Intuition of the convergence of sample ACF

Question

One of the problems in Brockwell and Davis book about time series is to show that

1) if \begin{equation} x_t = a + b t \end{equation} then the sample autocorrelation ($\hat{\rho}(h)$) converges to 1 as the sample size tends to infinity for $h \geq 1$.

2) if \begin{equation} x_t = a \text{cos}(\omega t) \end{equation} then the sample autocorrelation ($\hat{\rho}(h)$) converges to $\text{cos}(\omega h)$ as the sample size tends to infinity, where $a \neq 0$ and $\omega \in [-\pi, \pi)$.

I can prove these two results, but what is the message this question is trying to give?

Answer 1

Referring to the first case, since x is a simple trend it increases linearly as a function of b. That is: $x_t=x_{t-1}+b$. So it is a perfectly predictable process where the first difference is deterministic and equal to b. It is a unit root process and as such it has perfect memory about all its past values because each $x_t$ depends on $x_{t-1}$ which on its turn depends on $x_{t-2}$, etc.. so it is just a sum of deterministic terms over time. So it has a perfect memory of all its past values. So logically the autocorr must be one at any lag.

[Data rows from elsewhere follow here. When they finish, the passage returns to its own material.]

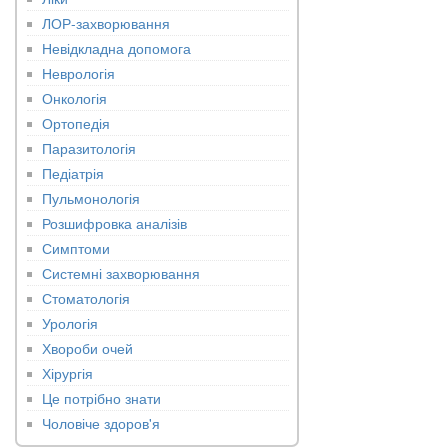
ЛОР-захворювання
Невідкладна допомога
Неврологія
Онкологія
Ортопедія
Паразитологія
Педіатрія
Пульмонологія
Розшифровка аналізів
Симптоми
Системні захворювання
Стоматологія
Урологія
Хвороби очей
Хірургія
Це потрібно знати
Чоловіче здоров'я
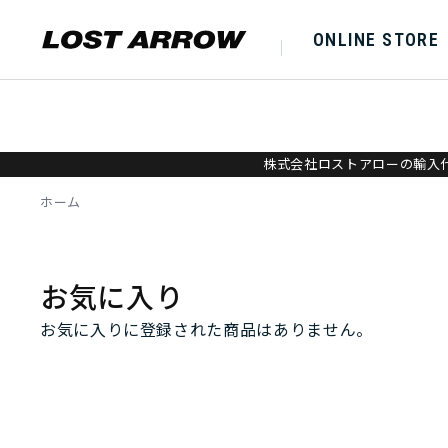
ONLINE STORE
株式会社ロストアローの輸入代
ホーム
お気に入り
お気に入りに登録された商品はありません。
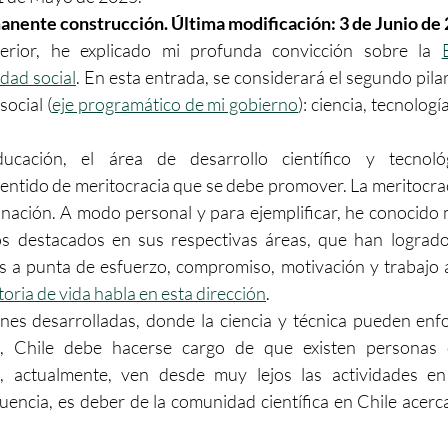
ente construcción. Última modificación: 3 de Junio de 
rior, he explicado mi profunda convicción sobre la 
dad social
. En esta entrada, se considerará el segundo pila
social (
eje programático de mi gobierno
): ciencia, tecnologí
cación, el área de desarrollo científico y tecnológ
sentido de meritocracia que se debe promover. La meritocraci
 nación. A modo personal y para ejemplificar, he conocido
icos destacados en sus respectivas áreas, que han logrado
s a punta de esfuerzo, compromiso, motivación y trabajo a
toria de vida habla en esta dirección
.
nes desarrolladas, donde la ciencia y técnica pueden enfo
a, Chile debe hacerse cargo de que existen personas e
, actualmente, ven desde muy lejos las actividades en 
encia, es deber de la comunidad científica en Chile acercar 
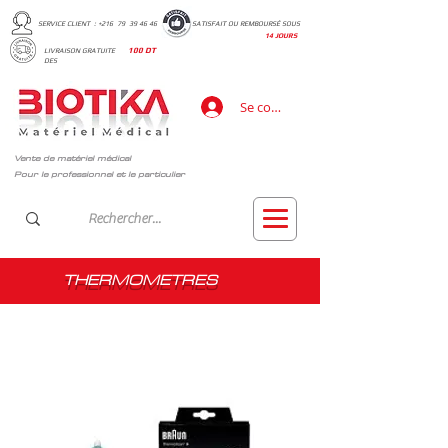
SERVICE CLIENT : +216 79 39 46 46
SATISFAIT OU REMBOURSÉ SOUS
14 JOURS
LIVRAISON GRATUITE
100 DT
DES
Se connecter
Vente de matériel médical
Pour le professionnel et le particulier
THERMOMETRES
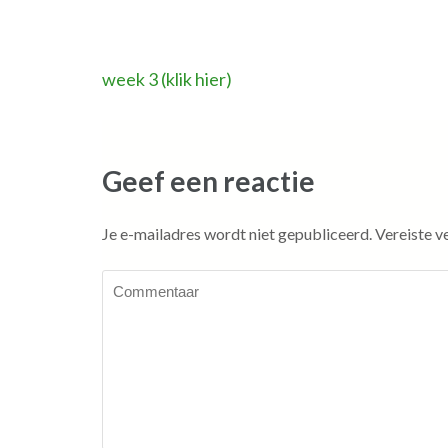
Bericht
week 3 (klik hier)
navigatie
Geef een reactie
Je e-mailadres wordt niet gepubliceerd.
Vereiste v
Commentaar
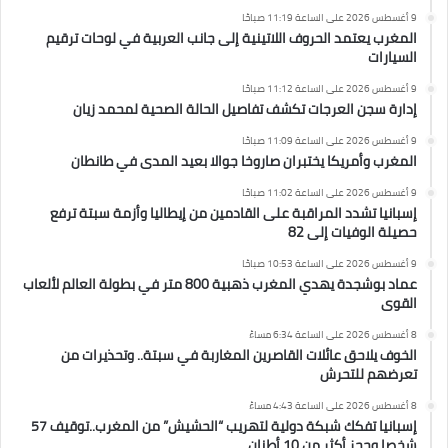
9 أغسطس 2026 على الساعة 11:19 صباحًا
المغرب يعتمد الحروف اللاتينية إلى جانب العربية في لوحات ترقيم
السيارات
9 أغسطس 2026 على الساعة 11:12 صباحًا
إدارة سجن العرجات تكشف تفاصيل الحالة الصحية لمحمد زيان
9 أغسطس 2026 على الساعة 11:09 صباحًا
المغرب وأمريكا يختبران صاروخا جوالا بعيد المدى في طانطان
9 أغسطس 2026 على الساعة 11:02 صباحًا
إسبانيا تشدد المراقبة على القادمين من إيطاليا وأزمة سبتة ترفع
حصيلة الوفيات إلى 82
9 أغسطس 2026 على الساعة 10:53 صباحًا
عماد بوشجدة يهدي المغرب ذهبية 800 متر في بطولة العالم لألعاب
القوى
8 أغسطس 2026 على الساعة 6:34 مساءً
الخوف يلاحق عائلات القاصرين المغاربة في سبتة.. وتحذيرات من
تعرضهم للتحرش
8 أغسطس 2026 على الساعة 4:43 مساءً
إسبانيا تفكك شبكة دولية لتهريب “الحشيش” من المغرب..توقيف 57
شخصا وحجز أكثر من 10 أطنان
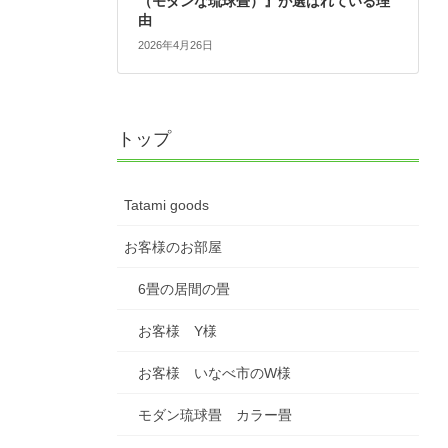
（モダンな琉球畳）』が選ばれている理
由
2026年4月26日
トップ
Tatami goods
お客様のお部屋
6畳の居間の畳
お客様 Y様
お客様 いなべ市のW様
モダン琉球畳 カラー畳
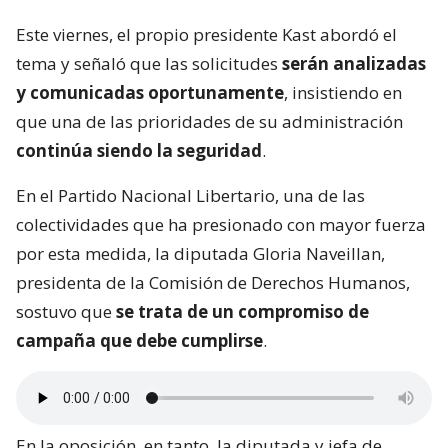
Este viernes, el propio presidente Kast abordó el
tema y señaló que las solicitudes
serán analizadas
y comunicadas oportunamente
, insistiendo en
que una de las prioridades de su administración
continúa siendo la seguridad
.
En el Partido Nacional Libertario, una de las
colectividades que ha presionado con mayor fuerza
por esta medida, la diputada Gloria Naveillan,
presidenta de la Comisión de Derechos Humanos,
sostuvo que
se trata de un compromiso de
campaña que debe cumplirse
.
En la oposición, en tanto, la diputada y jefa de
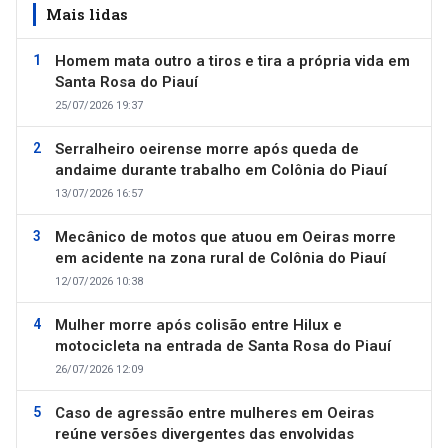
Mais lidas
Homem mata outro a tiros e tira a própria vida em
Santa Rosa do Piauí
25/07/2026 19:37
Serralheiro oeirense morre após queda de
andaime durante trabalho em Colônia do Piauí
13/07/2026 16:57
Mecânico de motos que atuou em Oeiras morre
em acidente na zona rural de Colônia do Piauí
12/07/2026 10:38
Mulher morre após colisão entre Hilux e
motocicleta na entrada de Santa Rosa do Piauí
26/07/2026 12:09
Caso de agressão entre mulheres em Oeiras
reúne versões divergentes das envolvidas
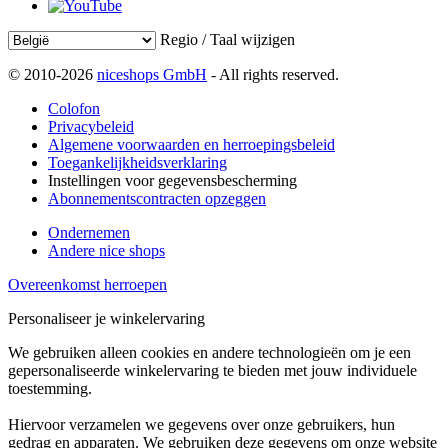
Regio / Taal wijzigen
© 2010-2026
niceshops GmbH
- All rights reserved.
Colofon
Privacybeleid
Algemene voorwaarden en herroepingsbeleid
Toegankelijkheidsverklaring
Instellingen voor gegevensbescherming
Abonnementscontracten opzeggen
Ondernemen
Andere nice shops
Overeenkomst herroepen
Personaliseer je winkelervaring
We gebruiken alleen cookies en andere technologieën om je een
gepersonaliseerde winkelervaring te bieden met jouw individuele
toestemming.
Hiervoor verzamelen we gegevens over onze gebruikers, hun
gedrag en apparaten. We gebruiken deze gegevens om onze website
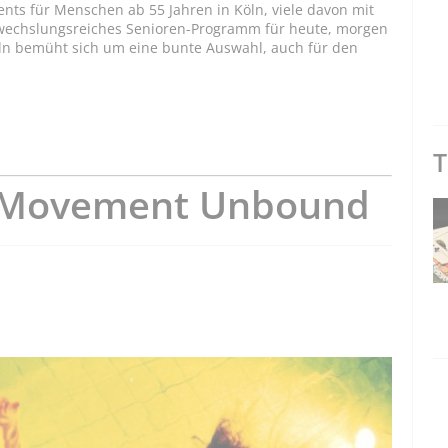
ents für Menschen ab 55 Jahren in Köln, viele davon mit
bwechslungsreiches Senioren-Programm für heute, morgen
ln bemüht sich um eine bunte Auswahl, auch für den
T
 Movement Unbound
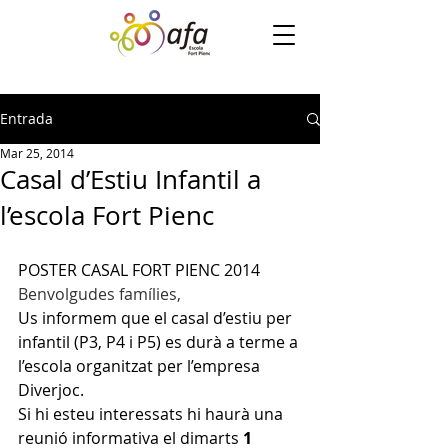
Entrada
Mar 25, 2014
Casal d’Estiu Infantil a
POSTER CASAL FORT PIENC 2014
Benvolgudes famílies,
Us informem que el casal d’estiu per 
infantil (P3, P4 i P5) es durà a terme a 
l’escola organitzat per l’empresa 
Diverjoc.
Si hi esteu interessats hi haurà una 
reunió informativa el dimarts 
1 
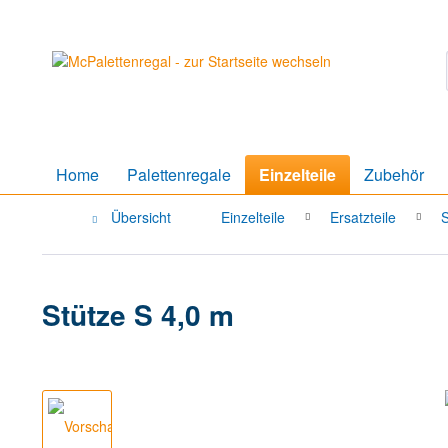
Home
Palettenregale
Einzelteile
Zubehör
Übersicht
Einzelteile
Ersatzteile
S
Stütze S 4,0 m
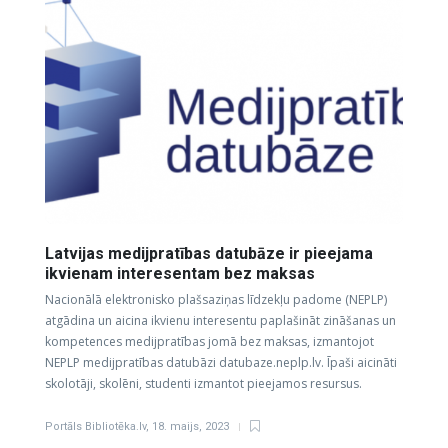
Latvijas medijpratības datubāze ir pieejama
ikvienam interesentam bez maksas
Nacionālā elektronisko plašsaziņas līdzekļu padome (NEPLP)
atgādina un aicina ikvienu interesentu paplašināt zināšanas un
kompetences medijpratības jomā bez maksas, izmantojot
NEPLP medijpratības datubāzi datubaze.neplp.lv. Īpaši aicināti
skolotāji, skolēni, studenti izmantot pieejamos resursus.
Portāls Bibliotēka.lv
,
18. maijs, 2023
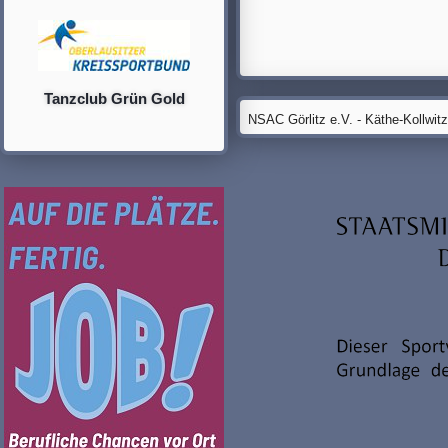
Tanzclub Grün Gold
NSAC Görlitz e.V. - Käthe-Kollwit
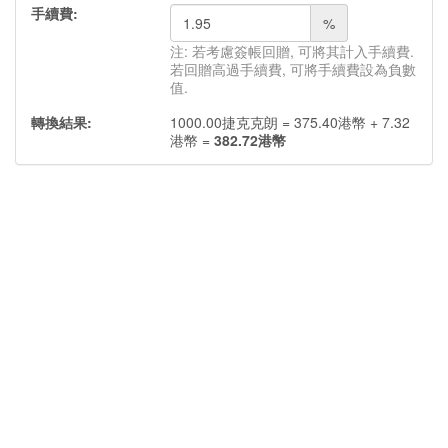
手續費:
%
注: 若考慮簽帳回贈, 可將其計入手續費.
若回贈高過手續費, 可將手續費設為負數
值.
轉換結果:
1000.00
捷克克朗
=
375.40
港幣
+
7.32
港幣
=
382.72
港幣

Hint: try to write the autocorr function for a AR process and set the AR coefficuent to 1 (if you drop the white noise to substitute it with an intercept b and set the AR coeff ti 1 then you get exactly this non-stationary deterministic trend, so you get the same process!). For an AR process the autocorr at k lags is $\phi ^{k}$ so if $\phi =1$ then the autocorr will be always 1 regardless k.